At a time when the US is on the cusp of exiting the ‘Quantitative Easing’ programme it put in place to support its economy after financial crisis, UK investors have been left guessing over when the Bank of England will raise interest rates, the Bank of Japan has just gone in the opposite direction.

Jason Hollands Jason Hollands
31 October 2014

This week it took the markets by surprise, hitting the accelerator pedal on its own stimulus programme, announcing that it will hike annual monetary expansion to Y80 trillion through the purchase of Japanese government bonds. It will also increase its purchases of Exchange Traded Funds and real estate securities.

This news has sent the Japanese market rocketing, with the Topix Index up 4.3%  in a single session. There could be more to come as expectations are mounting that Japan’s biggest public pension fund will increase its allocation to domestic equities.

The sheer scale of Japan’s stimulus programme over the last couple of years relative to the size of the economy is enormous, making the Bank of England’s past forays into QE look like the equivalent of a vicar’s tea-party compared to a rave. But such boldness is not without considerable risks for the country’s balance sheet.

However in the near term these extremely accommodative measures provide significant support to Japanese equities and show a determination by the Bank of Japan to meet their 2% inflation target, so for now this should lift sentiment towards the Asia giant.

For many years Japan has been shunned by investors, but over the last couple of years policies aimed at making a decisive break with the past have made Japan look one of the most interesting developed markets, certainly meriting a reassessment. As one of the world’s largest developed economies and home to some world class companies in sectors such as technology, consumer goods and automobiles, we believe Japan deserves an allocation in a diversified portfolio.

_Record set_.
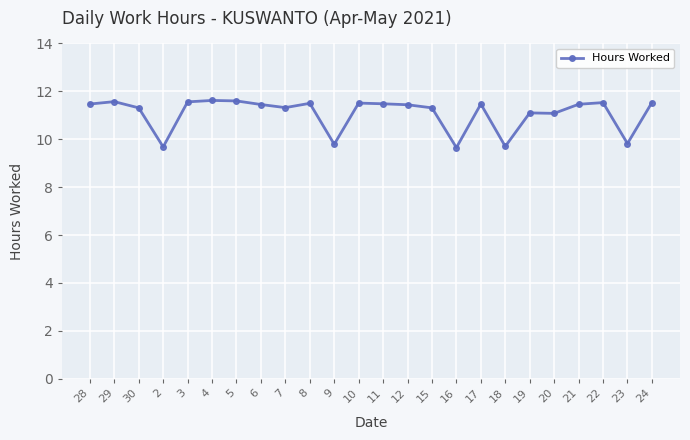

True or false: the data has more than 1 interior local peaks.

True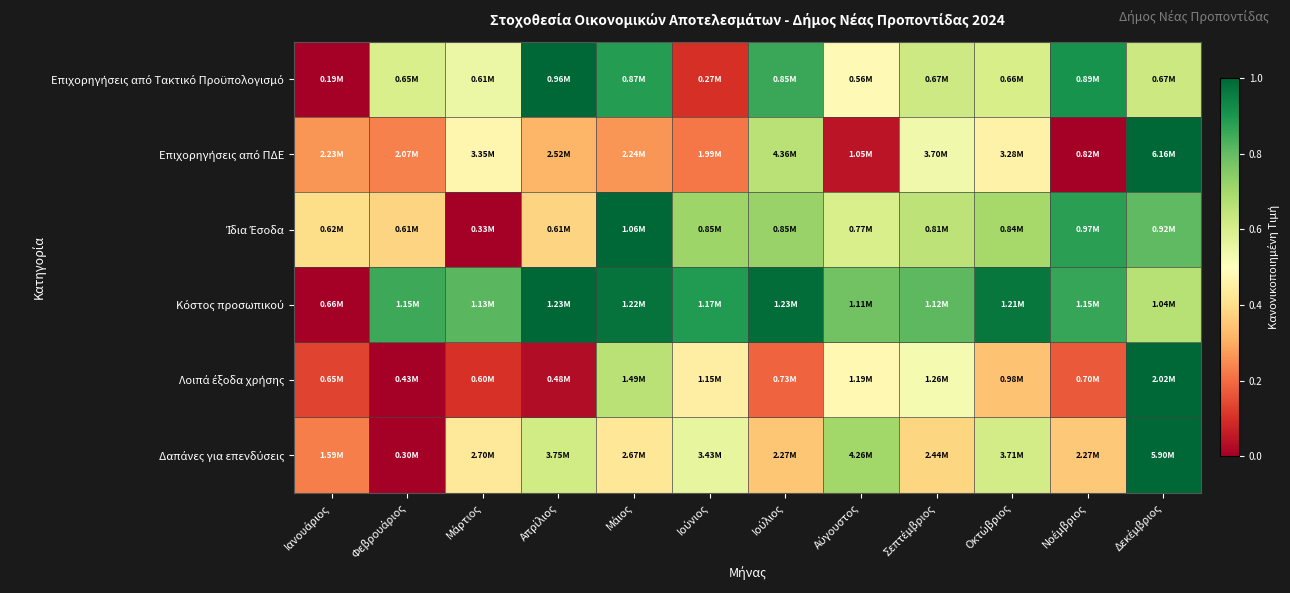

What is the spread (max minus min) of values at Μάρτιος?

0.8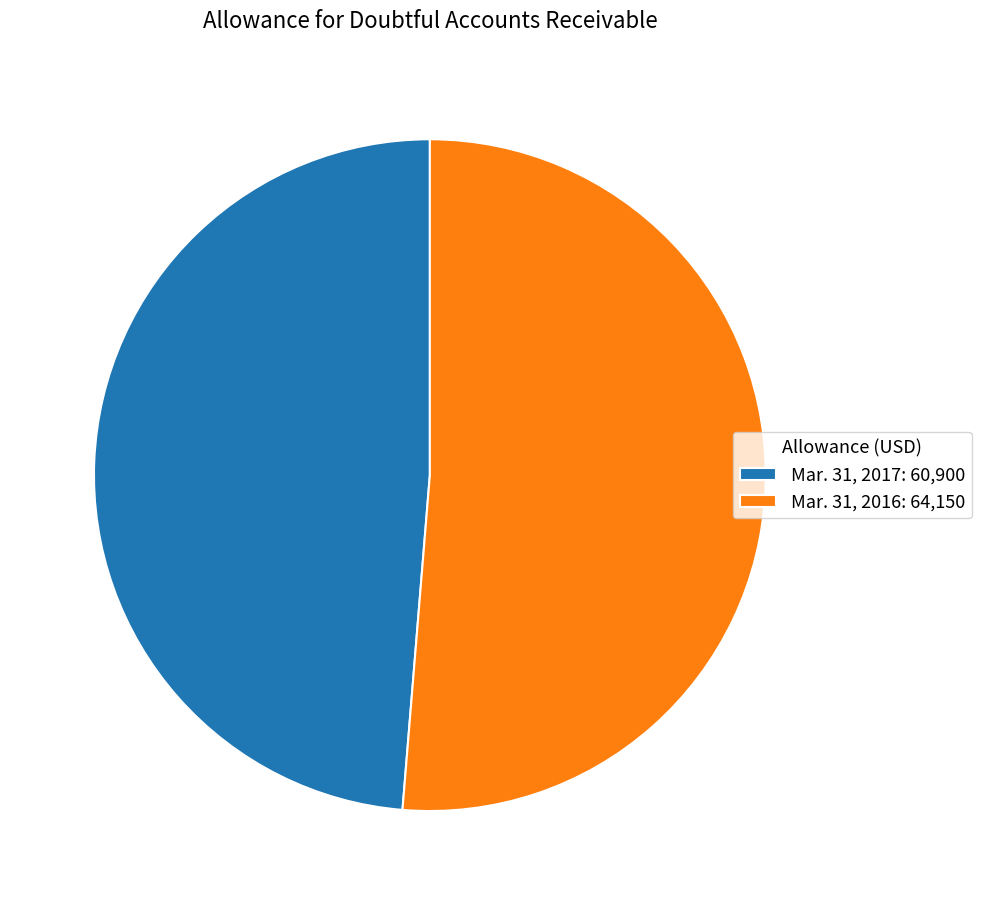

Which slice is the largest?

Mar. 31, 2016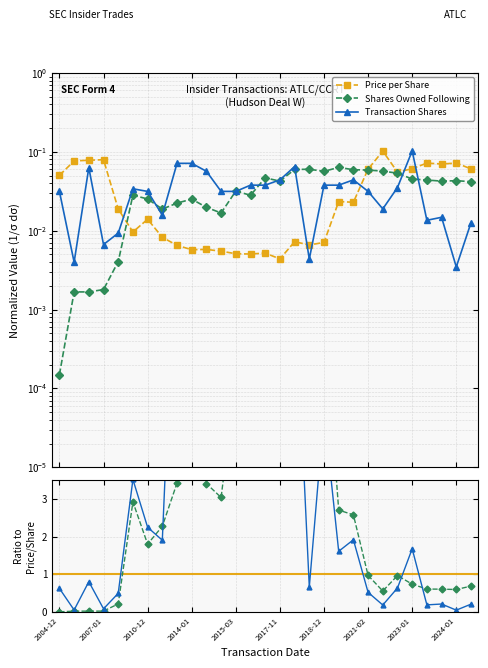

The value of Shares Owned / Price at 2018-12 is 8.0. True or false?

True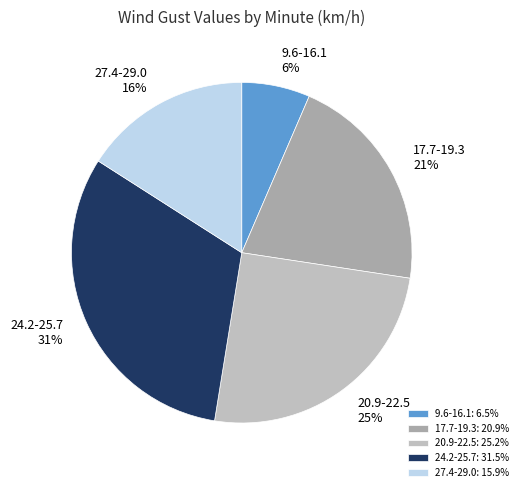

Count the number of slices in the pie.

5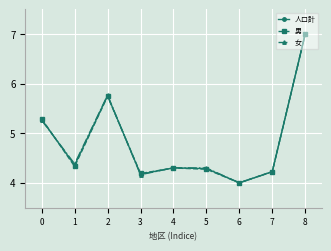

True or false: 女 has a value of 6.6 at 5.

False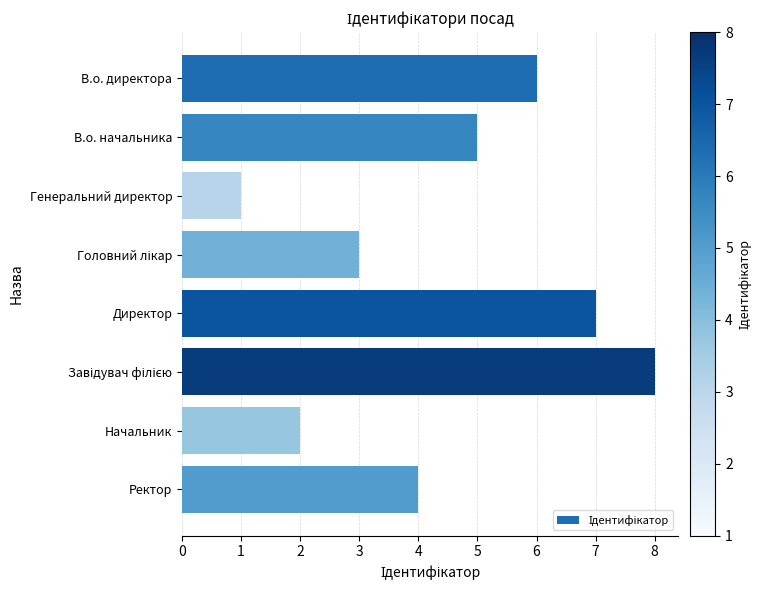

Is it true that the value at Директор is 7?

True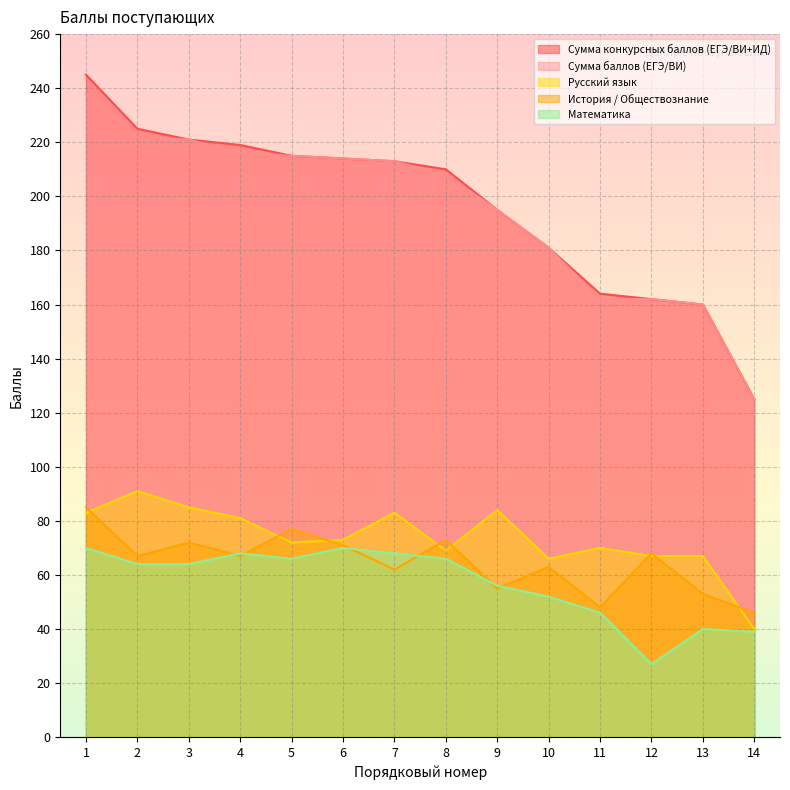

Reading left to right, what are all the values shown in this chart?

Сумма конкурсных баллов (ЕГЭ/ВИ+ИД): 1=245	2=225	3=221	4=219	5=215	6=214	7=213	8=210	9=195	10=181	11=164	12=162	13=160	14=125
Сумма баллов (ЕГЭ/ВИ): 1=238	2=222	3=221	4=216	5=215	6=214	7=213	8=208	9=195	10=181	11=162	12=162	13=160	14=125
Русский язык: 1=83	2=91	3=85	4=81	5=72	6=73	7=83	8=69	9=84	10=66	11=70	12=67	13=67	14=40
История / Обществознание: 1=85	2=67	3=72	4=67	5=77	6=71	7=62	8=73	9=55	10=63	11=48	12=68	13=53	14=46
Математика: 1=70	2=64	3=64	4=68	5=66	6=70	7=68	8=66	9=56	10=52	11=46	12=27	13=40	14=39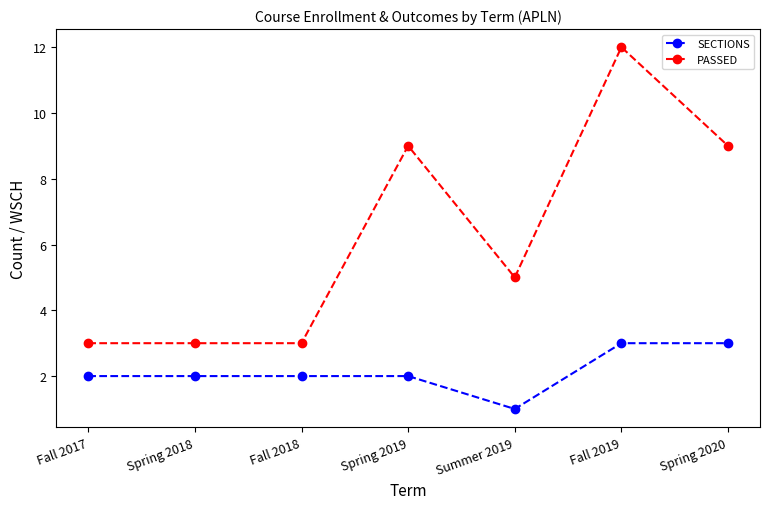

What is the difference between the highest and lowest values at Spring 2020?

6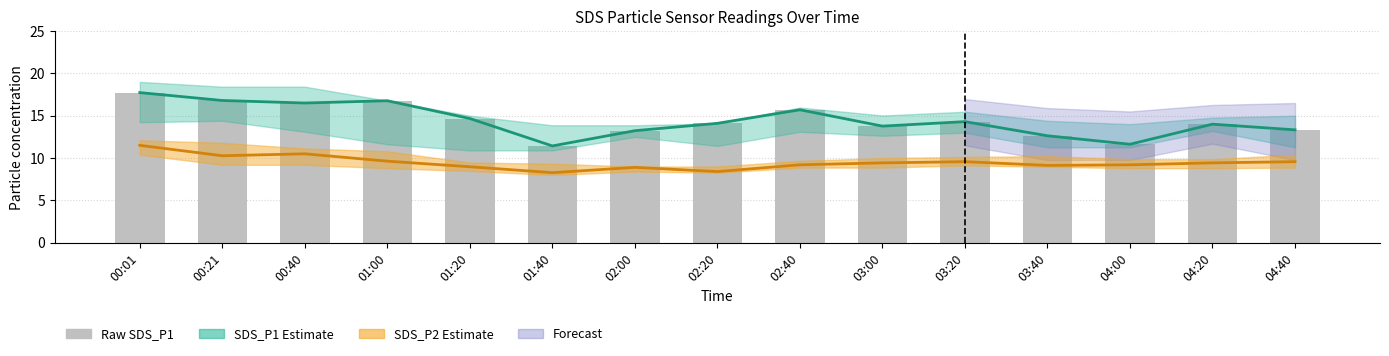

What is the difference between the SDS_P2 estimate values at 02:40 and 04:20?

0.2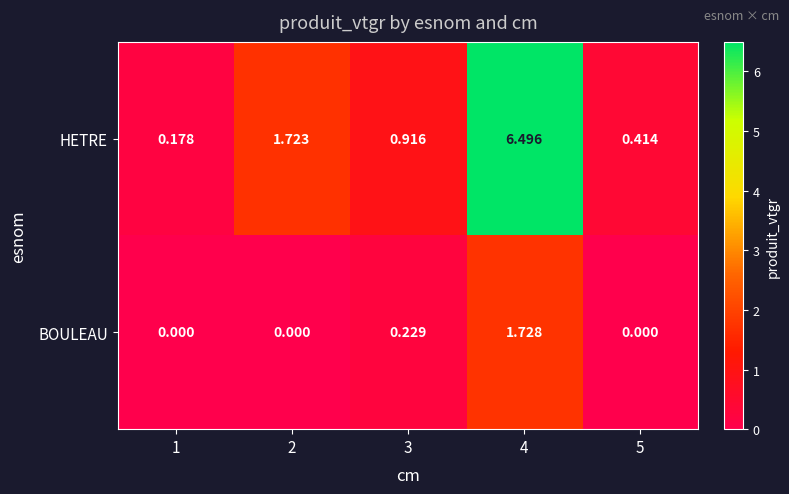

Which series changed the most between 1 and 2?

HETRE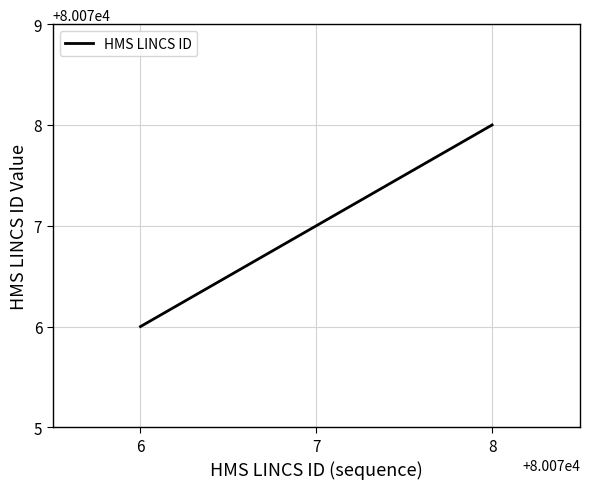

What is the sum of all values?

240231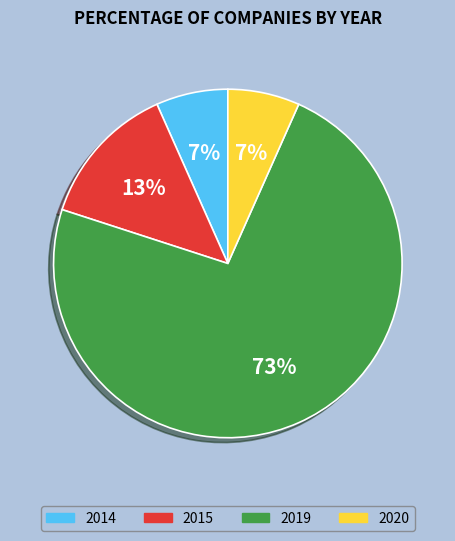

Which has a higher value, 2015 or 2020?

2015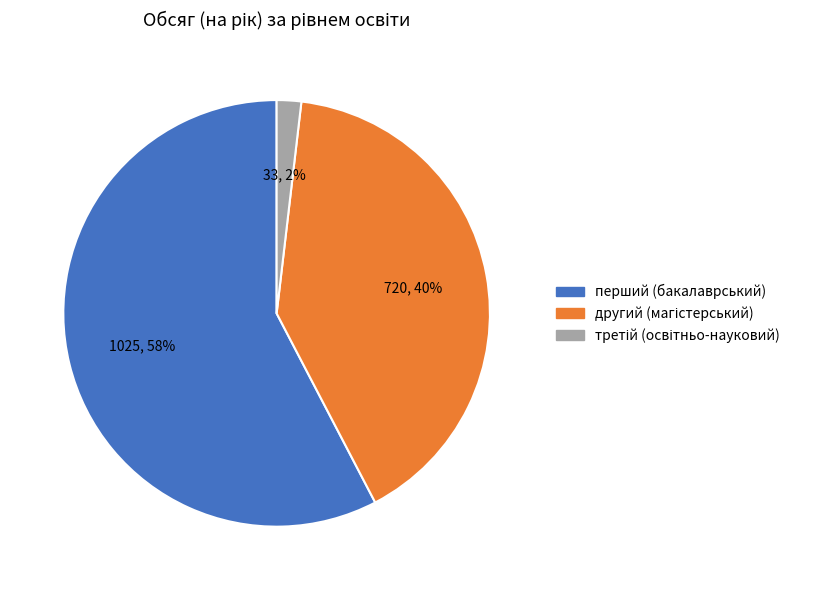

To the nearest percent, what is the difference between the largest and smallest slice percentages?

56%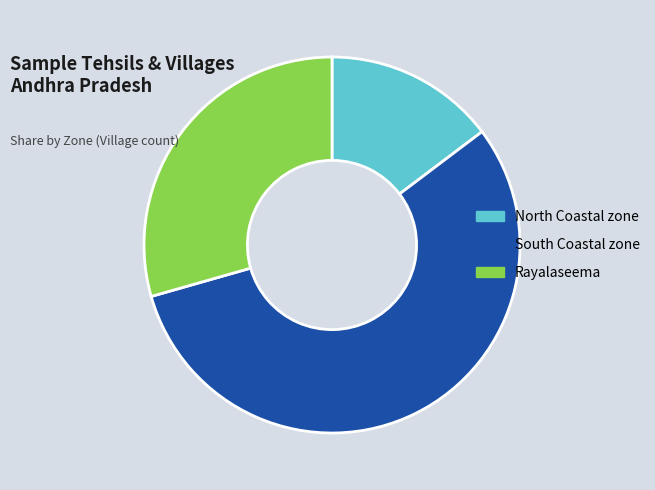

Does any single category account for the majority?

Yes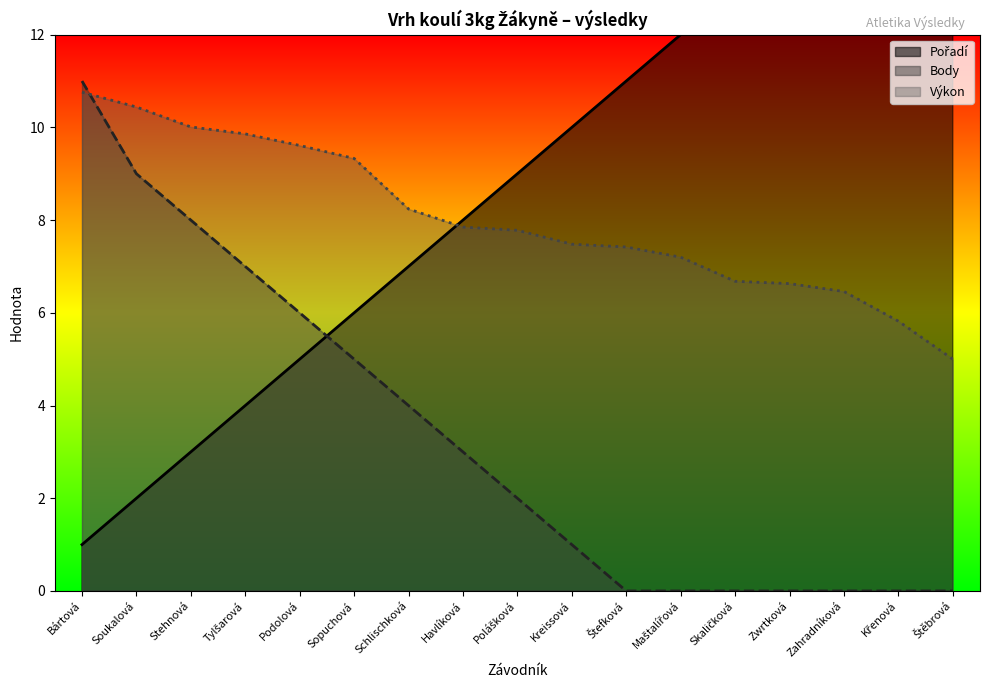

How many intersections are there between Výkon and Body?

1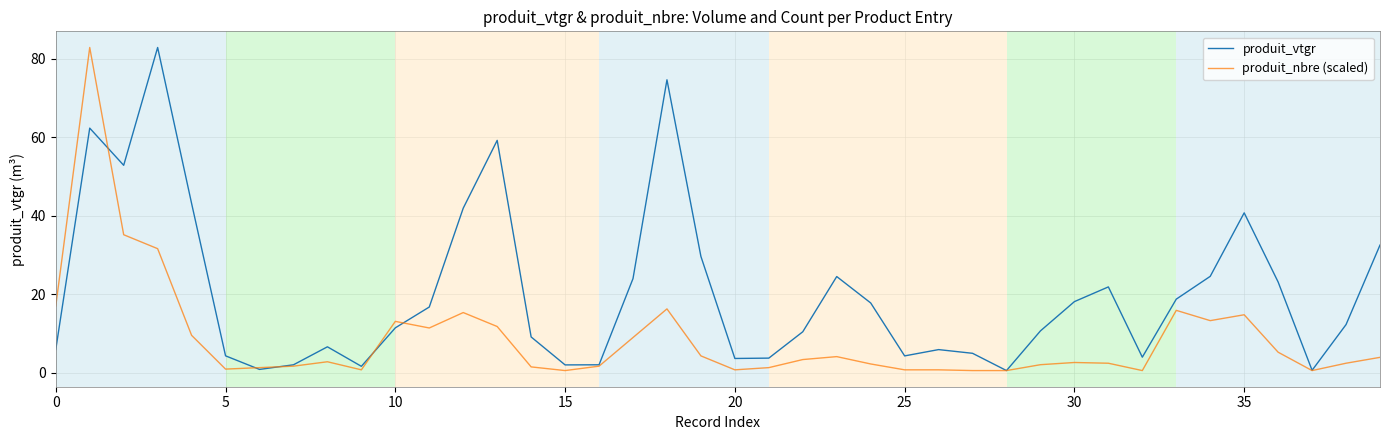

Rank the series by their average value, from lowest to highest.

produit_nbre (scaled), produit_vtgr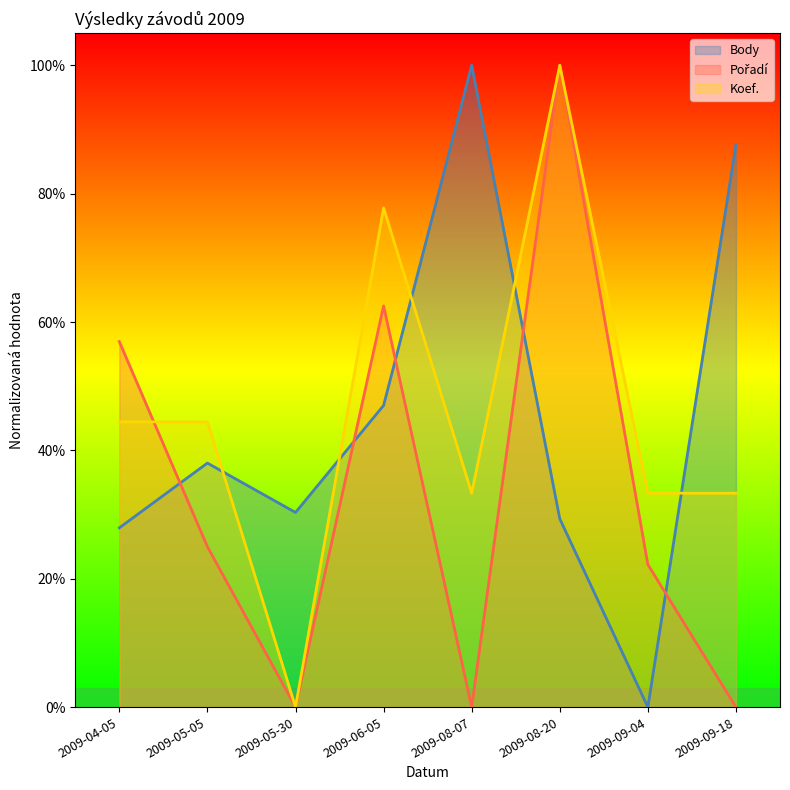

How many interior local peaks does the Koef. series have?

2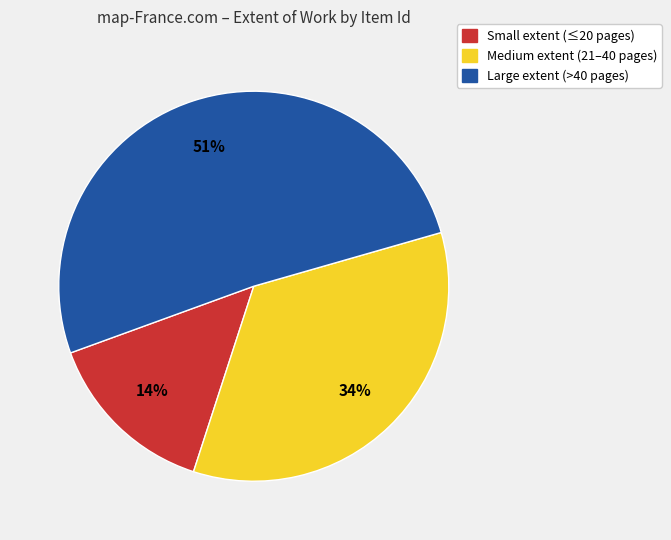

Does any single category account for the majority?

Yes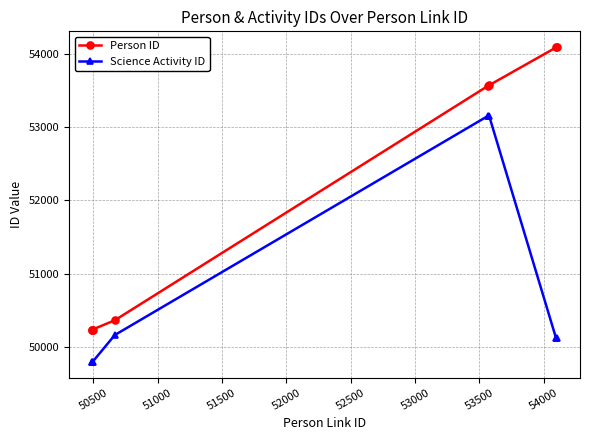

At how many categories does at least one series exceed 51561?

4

_Requirement 1_. Please repeat the stretch of the Japan stimulus commentary from "This week it" through "to domestic equities.".
_Requirement 2_. List the sectors in which the Japan stimulus commentary says Japan is home to world class companies.
_Requirement 3_. Write the next part of the Japan stimulus commentary, starting after its final sentence.
The entries were taken from a separate source.

_Answer area 1_.
This week it took the markets by surprise, hitting the accelerator pedal on its own stimulus programme, announcing that it will hike annual monetary expansion to Y80 trillion through the purchase of Japanese government bonds. It will also increase its purchases of Exchange Traded Funds and real estate securities.

This news has sent the Japanese market rocketing, with the Topix Index up 4.3%  in a single session. There could be more to come as expectations are mounting that Japan’s biggest public pension fund will increase its allocation to domestic equities.

_Answer area 2_. technology, consumer goods, automobiles

_Answer area 3_.
Given the potential impact of aggressive expansion of the monetary basis on the yen, investors considering investing might look at those Japanese equity funds with share classes that hedge the currency exposure back into sterling.

There are three such funds which hold strong ratings from our research team:

GLG Japan CoreAlpha Equity I H GBP – this is the sterling hedged version of veteran manager Stephen Harker’s popular fund. Harker is a contrarian investor who focuses on large-cap stocks that he believes are undervalued. Harker argues that current case for Japan is firmly anchored around the valuation opportunities, less so as a growth story. Bold views mean this fund will deviate very significantly from the index.

Schroder Tokyo z GBP GH – we regard this fund, managed by Japanese speaker Andrew Rose, as a 'core' Japanese equity fund, predominantly invested in large  and mid-cap names. The focus is high quality, solid growth companies. This is the sterling hedged share class.

JO Hambro CM Japan BH GBP – this is a sterling hedged version of Scott McGlashan’s multi-cap Japanese equity fund which has 28% weighting to smaller companies and 53% to mid-caps. The style is pragmatic, with both growth stocks held and undervalued companies where McGlashan sees a catalyst for a re-rating. Scott earned considerable kudos with intermediaries while at Invesco Perpetual, famously telling advisers to sell his fund ahead of the Nikkei nose-diving.